[TRY IT]
Return each entry below exactly. Skip the images.
-- Opening Marker --
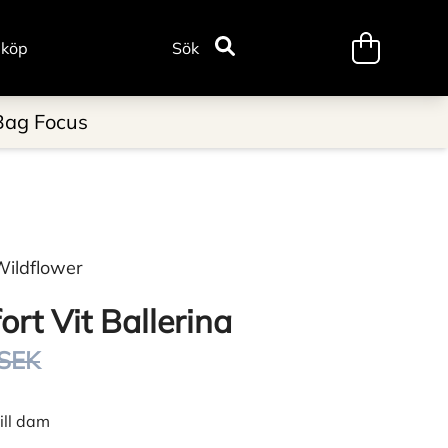
minicart.tr
 köp
Sök
Bag Focus
Wildflower
ort Vit Ballerina
 SEK
ill dam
-- Closing Marker --
[RESPONSE TO THIS EXERCISE]
minicart.tr
 köp
Sök
Bag Focus
Wildflower
ort Vit Ballerina
 SEK
ill dam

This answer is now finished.